Warnock’s glittering career hardly went unrecognized, and many accolades followed. In recognition of his company’s achievements, he was awarded the National Medal of Technology and Innovation by President Barack Obama in 2008, picking up the Marconi Prize for contributions to information science and communications with Geschke two years later.
Perhaps what makes Adobe Acrobat so popular is that, in an era when firms like Microsoft are ready to charge ever higher fees for core products such as Office, it continues to offer its basic package as a free download — meaning you and I can continue to benefit from PDF technology so long as we have internet access.

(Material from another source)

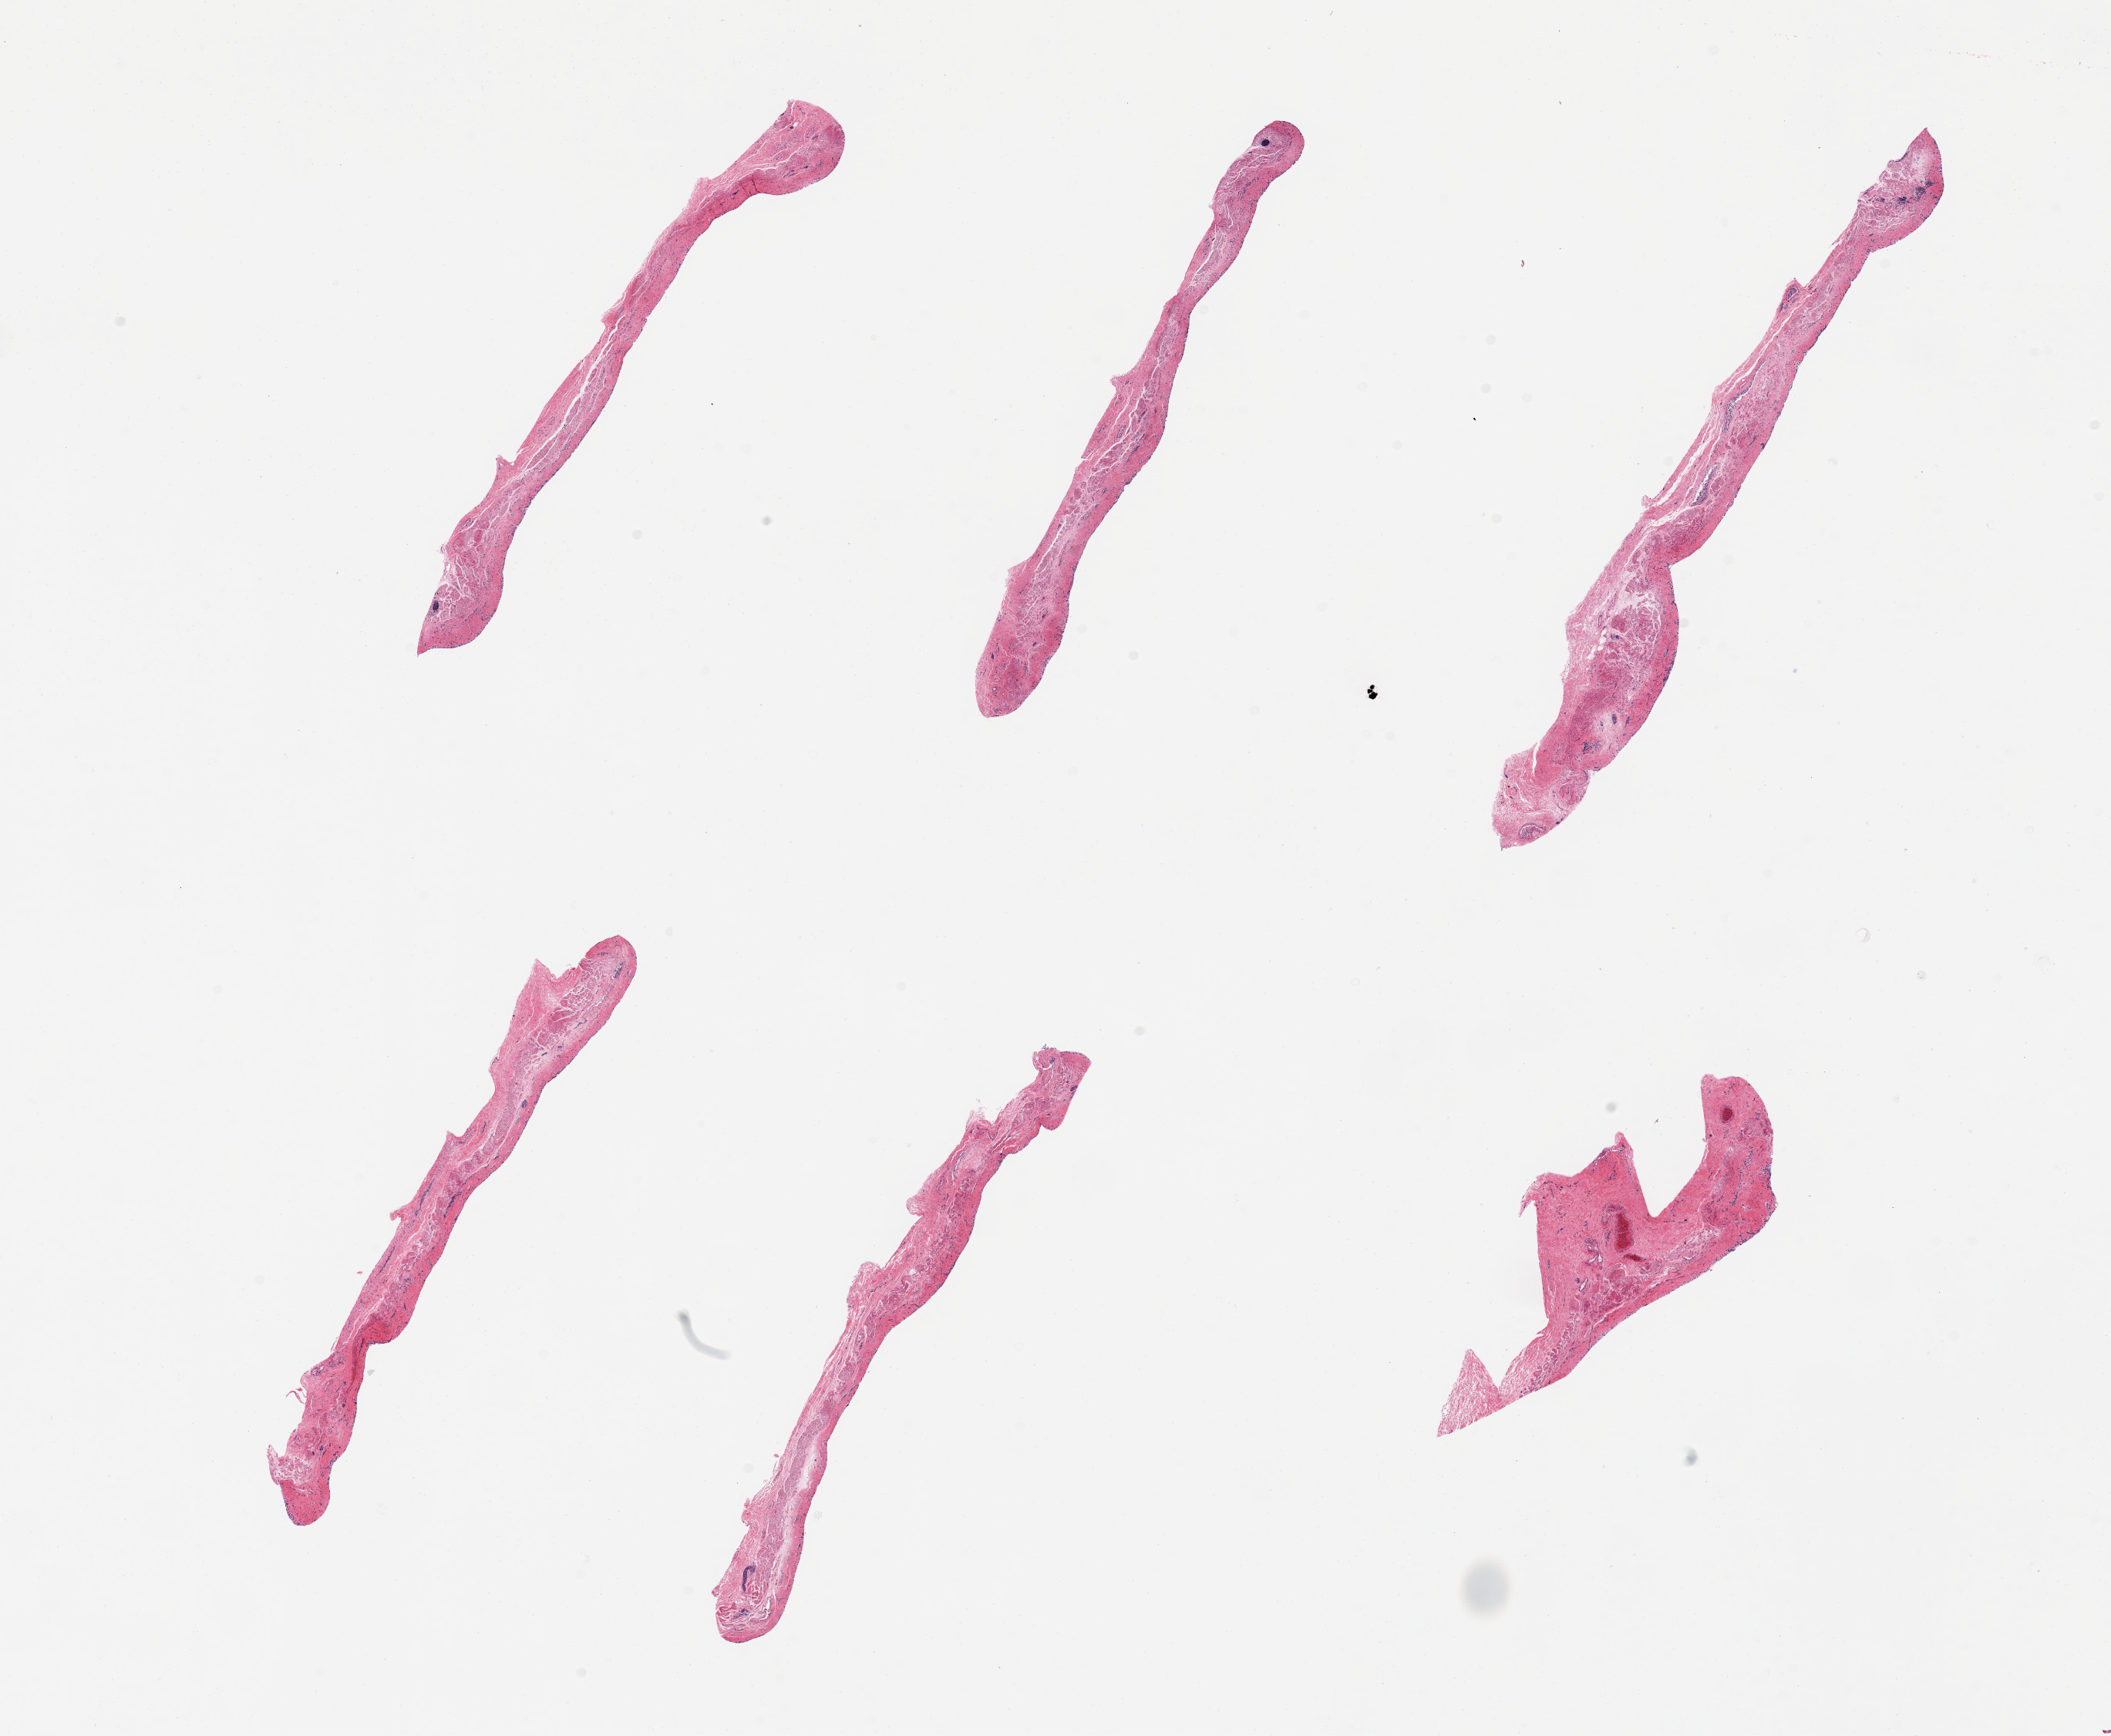
Digitized hematoxylin and eosin (H&E)-stained section, whole scanned area (about 21.7 x 17.8 mm, from a 20x scan) shown as a low-resolution overview. PAXgene-fixed paraffin-embedded (PFPE) section. Sampled site (target tissue): esophageal mucous membrane. Donor tissue sample. Donor sex: male.
Pathologist's review note for this sample: 6 pieces; completely sloughed epithelium.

This is about Warnock’s legacy, but if this humble writer can give a small personal testimony to that legacy, it is this: as an aficionado of RPGs and other obscure 20th-century print texts that long ago ceased to be available on physical bookshelves, I owe him my gratitude: his free-at-point-of-use service has enabled me to rediscover works of fiction I thought long lost, often at little or no cost to myself.
Narayen added that the death would leave “a huge void in our lives” and sent his commiserations to Warnock’s wife, Marva, and three children. A graphic designer, she inspired her husband to find a way to automate many of the daily tasks she carried out in the course of her work. The rest, as they say, is history.